§ **What the task requires**:
Exactly as they stand, copy the lines from the one containing "Beadroom, 1500: 4 -> 3" to the final line of the data; leave out the pictures.
##############################
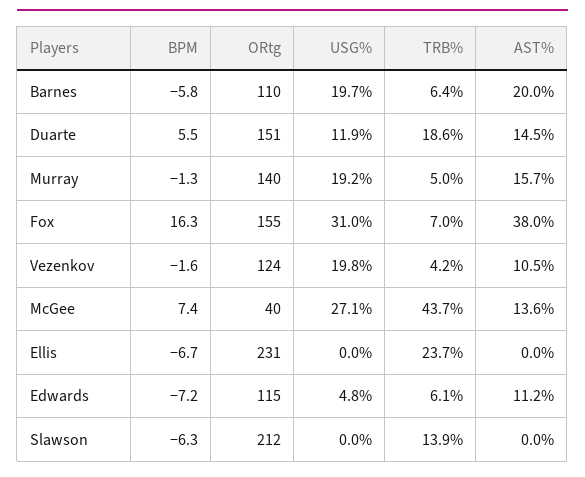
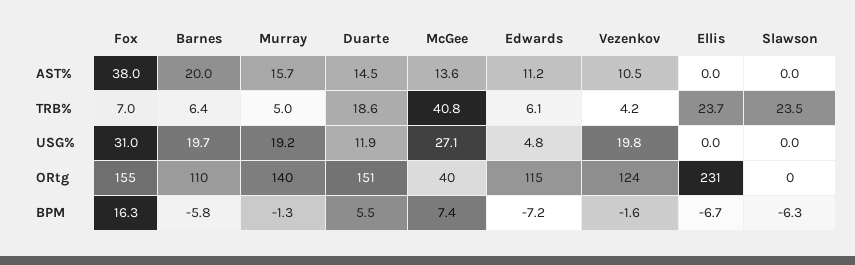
TRB%, McGee: 43.7 -> 40.8
ORtg, Slawson: 212 -> 0
TRB%, Slawson: 13.9 -> 23.5

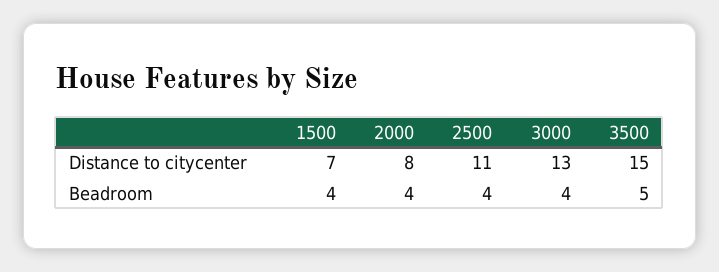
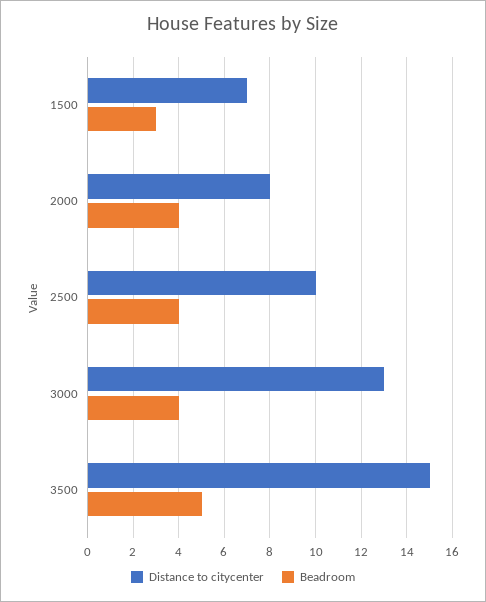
Distance to citycenter, 2500: 11 -> 10
Beadroom, 1500: 4 -> 3

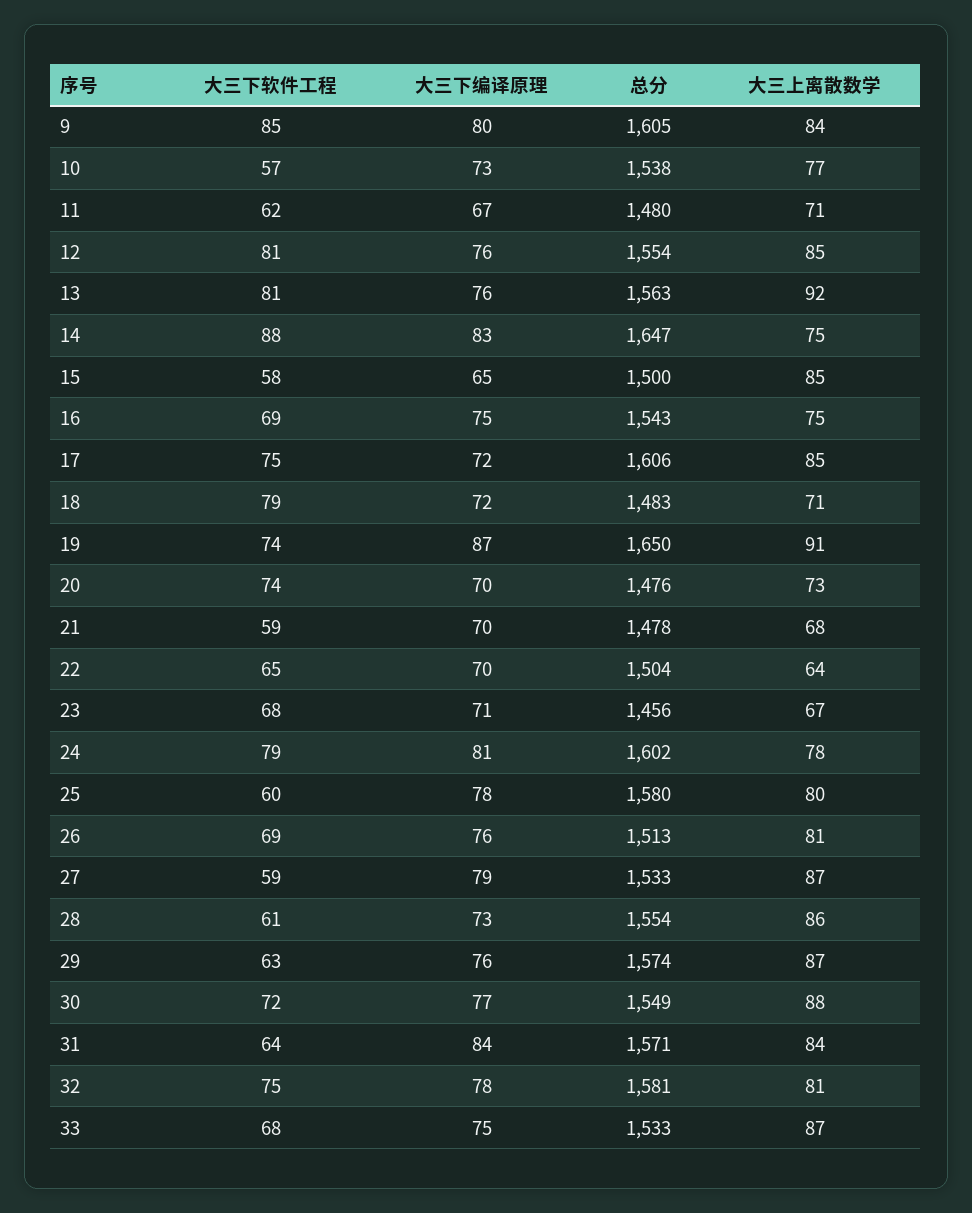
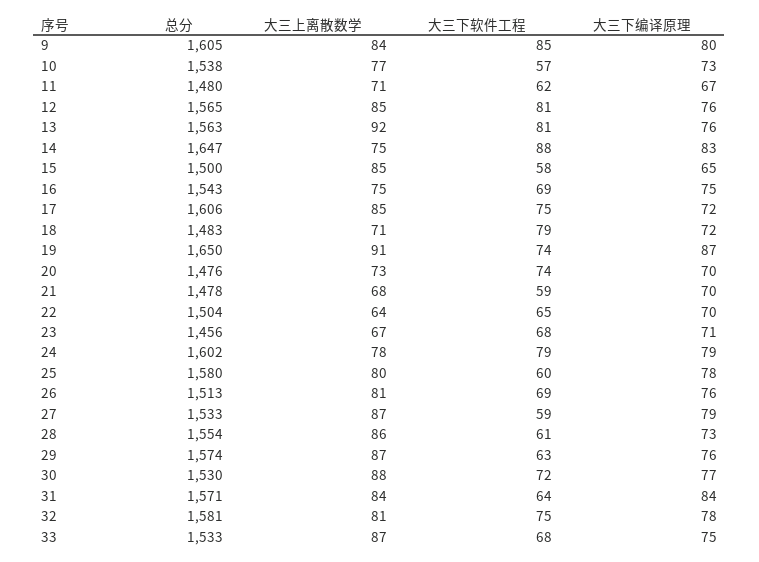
总分, 12: 1554 -> 1565
大三下编译原理, 24: 81 -> 79
总分, 30: 1549 -> 1530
##############################
§ **Solution**:
Beadroom, 1500: 4 -> 3

总分, 12: 1554 -> 1565
大三下编译原理, 24: 81 -> 79
总分, 30: 1549 -> 1530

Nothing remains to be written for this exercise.